É recorrente encontrar em documentos do século XIX queixas como as formuladas pelos missionários norte-americanos Kidder e Fletcher, em 1850, quanto a ausência de livros didáticos produzidos em território brasileiro ou, ao menos, adequados às condições locais. Tal problema era visto como impeditivo ao desenvolvimento da educação nacional. Mesmo o esforço de editores como Baptiste Garnier não foi suficiente para o suprimento das necessidades brasileiras na área.

As dificuldades do mercado brasileiro do livro didático possibilitaram que durante toda a segunda metade do século XIX e pelo menos durante as duas primeiras décadas do século XX muitos editores portugueses continuassem a produzir livros escolares – didáticos e complementares do trabalho escolar – destinados a estudantes portugueses e brasileiros. Em certa medida, tal problema ajuda a compreender o êxito entre nós de uma coleção como a Biblioteca do Povo e das Escolas, concebida para estudantes dos dois países.

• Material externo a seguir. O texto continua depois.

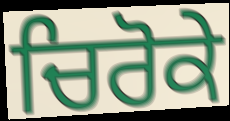
ਚਿਰੋਕੇ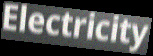
ElectricityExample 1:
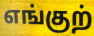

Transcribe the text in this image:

எங்குற்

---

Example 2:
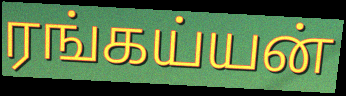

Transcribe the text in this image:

ரங்கய்யன்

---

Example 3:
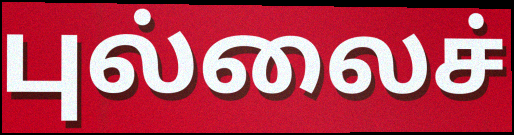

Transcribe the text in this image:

புல்லைச்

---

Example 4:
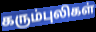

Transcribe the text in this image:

கரும்புலிகள்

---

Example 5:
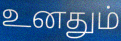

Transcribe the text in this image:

உனதும்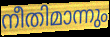
നീതിമാന്നും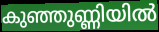
കുഞ്ഞുണ്ണിയിൽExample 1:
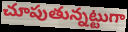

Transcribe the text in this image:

చూపుతున్నట్టుగా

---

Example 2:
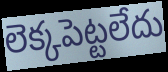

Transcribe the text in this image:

లెక్కపెట్టలేదు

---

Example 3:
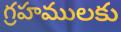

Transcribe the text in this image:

గ్రహములకు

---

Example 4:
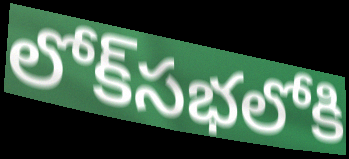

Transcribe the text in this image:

Lançada no início dos anos oitenta, oito anos antes da proclamação da República por aqui, a coleção teve a possibilidade de prosperar no exato momento em que “a qualidade da educação básica, pelo menos nas províncias mais ricas, tinha melhorado suficientemente para criar um mercado viável de livros” (Idem. p. 145).

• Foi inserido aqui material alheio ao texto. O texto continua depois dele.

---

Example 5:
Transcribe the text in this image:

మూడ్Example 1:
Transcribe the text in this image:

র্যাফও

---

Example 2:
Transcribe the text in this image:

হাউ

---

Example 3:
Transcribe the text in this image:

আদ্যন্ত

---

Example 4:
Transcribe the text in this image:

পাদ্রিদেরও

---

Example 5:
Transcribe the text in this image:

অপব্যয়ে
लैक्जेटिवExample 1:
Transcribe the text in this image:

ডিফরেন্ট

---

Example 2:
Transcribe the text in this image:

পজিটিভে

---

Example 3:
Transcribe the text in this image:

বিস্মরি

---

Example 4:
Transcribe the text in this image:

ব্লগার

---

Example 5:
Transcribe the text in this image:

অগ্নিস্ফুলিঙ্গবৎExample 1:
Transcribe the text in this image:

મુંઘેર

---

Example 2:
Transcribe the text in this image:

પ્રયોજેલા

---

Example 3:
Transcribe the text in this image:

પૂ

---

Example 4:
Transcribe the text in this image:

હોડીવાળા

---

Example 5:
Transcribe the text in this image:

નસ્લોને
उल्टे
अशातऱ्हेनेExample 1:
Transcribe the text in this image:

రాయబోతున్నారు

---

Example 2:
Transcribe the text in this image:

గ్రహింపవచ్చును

De fato, as duas últimas décadas de existência do Império apresentaram uma razoável melhora no quadro de indicadores da educação. O número de escolas passou de 3.561 para 7.500. O desenvolvimento dos negócios do café, no alvorecer do período republicano permitiu que pelo menos no centro e no sul do Brasil fossem feitos alguns investimentos de vulto para a melhoria da qualidade do ensino. “Mais importantes para o mercado de livros didáticos foram os grandes progressos nos métodos educacionais” (Idem, p. 208). Somente na cidade de São Paulo, o índice de alfabetizados que era de 45% em 1887, já era de 75%, em 1920.

 

 

*Jornalista, professor, doutor em Educação, membro da Academia Sergipana de Letras e presidente da Academia Sergipana de Educação.